Lo ammetto, mi piace molto provocare il Real Madrid, mi piace che ci sia tensione, ma unicamente dal punto di vista sportivo. Penso che senza questa tensione la gente non amerebbe il calcio. Senza la rivalità tra Barcellona e Real Madrid, le partite non avrebbero quell'atmosfera di vita o di morte, quella sensazione che tutto si decide con una singola partita

E se c'è da alimentare il fuoco della rivalità, Piqué è sempre in prima linea, come dimostrano, tra le altre cose, il saluto a mano aperta rivolto ai tifosi del Real Madrid dopo la celebre "manita" del 2010, o lo sberleffo a Cristiano Ronaldo durante i festeggiamenti per la Champions League del 2015, o la memorabile faida con Arbeloa. Il signor Shakira, tuttavia, fa autocritica e ammette di aver passato il segno in qualche occasione:

Vero, ora ci ho dato un taglio, mi rendo conto quando ci si avvicina troppo a quei momenti di caos in cui la gente può anche non apprezzare quello che fai sul campo.
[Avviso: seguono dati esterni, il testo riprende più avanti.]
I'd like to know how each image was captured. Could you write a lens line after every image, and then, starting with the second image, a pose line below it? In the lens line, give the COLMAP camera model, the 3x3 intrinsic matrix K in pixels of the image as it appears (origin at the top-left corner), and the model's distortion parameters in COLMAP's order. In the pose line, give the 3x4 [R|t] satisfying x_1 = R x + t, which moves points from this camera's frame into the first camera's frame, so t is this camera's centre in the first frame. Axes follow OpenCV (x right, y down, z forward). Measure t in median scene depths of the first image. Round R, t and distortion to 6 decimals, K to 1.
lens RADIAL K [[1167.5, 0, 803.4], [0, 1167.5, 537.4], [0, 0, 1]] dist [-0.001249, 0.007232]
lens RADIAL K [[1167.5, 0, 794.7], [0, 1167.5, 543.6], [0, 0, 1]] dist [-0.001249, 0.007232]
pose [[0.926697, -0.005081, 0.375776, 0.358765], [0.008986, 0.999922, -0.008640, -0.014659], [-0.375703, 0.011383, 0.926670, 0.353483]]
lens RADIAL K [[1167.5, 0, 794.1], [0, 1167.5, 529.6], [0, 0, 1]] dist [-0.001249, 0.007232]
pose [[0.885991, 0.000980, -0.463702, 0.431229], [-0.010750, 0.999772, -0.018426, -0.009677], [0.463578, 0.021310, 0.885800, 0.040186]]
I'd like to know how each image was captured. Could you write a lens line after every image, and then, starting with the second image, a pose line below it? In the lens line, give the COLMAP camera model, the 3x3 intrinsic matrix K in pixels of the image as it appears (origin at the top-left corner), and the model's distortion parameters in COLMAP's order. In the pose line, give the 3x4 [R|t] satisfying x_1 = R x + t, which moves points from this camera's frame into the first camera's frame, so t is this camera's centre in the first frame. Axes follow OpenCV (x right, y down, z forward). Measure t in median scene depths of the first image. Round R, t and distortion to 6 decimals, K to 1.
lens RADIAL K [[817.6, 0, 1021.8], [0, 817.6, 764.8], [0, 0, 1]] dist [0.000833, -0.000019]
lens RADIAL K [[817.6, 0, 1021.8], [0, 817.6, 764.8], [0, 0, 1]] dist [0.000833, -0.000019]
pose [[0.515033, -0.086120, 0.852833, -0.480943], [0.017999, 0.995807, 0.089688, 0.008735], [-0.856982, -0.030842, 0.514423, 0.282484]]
Ma non sempre sono io a parlare, a volte certe cose mi vengono domandate e io rispondo. Comunque, penso che in quelle sfide tra Barça e Real Madrid, ai tempi di Guardiola e Mourinho, alla fine siamo arrivati tutti a capirci.

Leo Messi e Gerard PiquéGetty
Una delle mille volte in cui Messi e Piqué hanno festeggiato insieme

Nel corso dell'intervista all'emittente spagnola TV3, Piqué ha avuto modo anche di parlare dell'infausto giorno in cui Leo Messi non sarà più un giocatore del Barcellona. E la sua descrizione dell'ipotetico scenario rende bene l'idea di cosa è diventata la Pulce per il mondo blaugrana, compagni compresi:

Messi è unico, il giorno in cui lascerà il Barcellona sarà come il giorno in cui morirà tuo padre. Sarà durissima. Ora parliamo tutti i giorni con Leo, ma un giorno non ci sarà più e noi ci troveremo nudi. Ma dovremo ripartire e provare a essere competitivi lo stesso. Non ci sarà un altro Messi, così come non ci sarà un'altra generazione come quella che ha regalato Xavi, Busquets, Puyol, Iniesta... e me

E questa è una delle rare dichiarazioni di Piqué che l'aficiòn madridista sarebbe pronta a controfirmare col proprio sangue.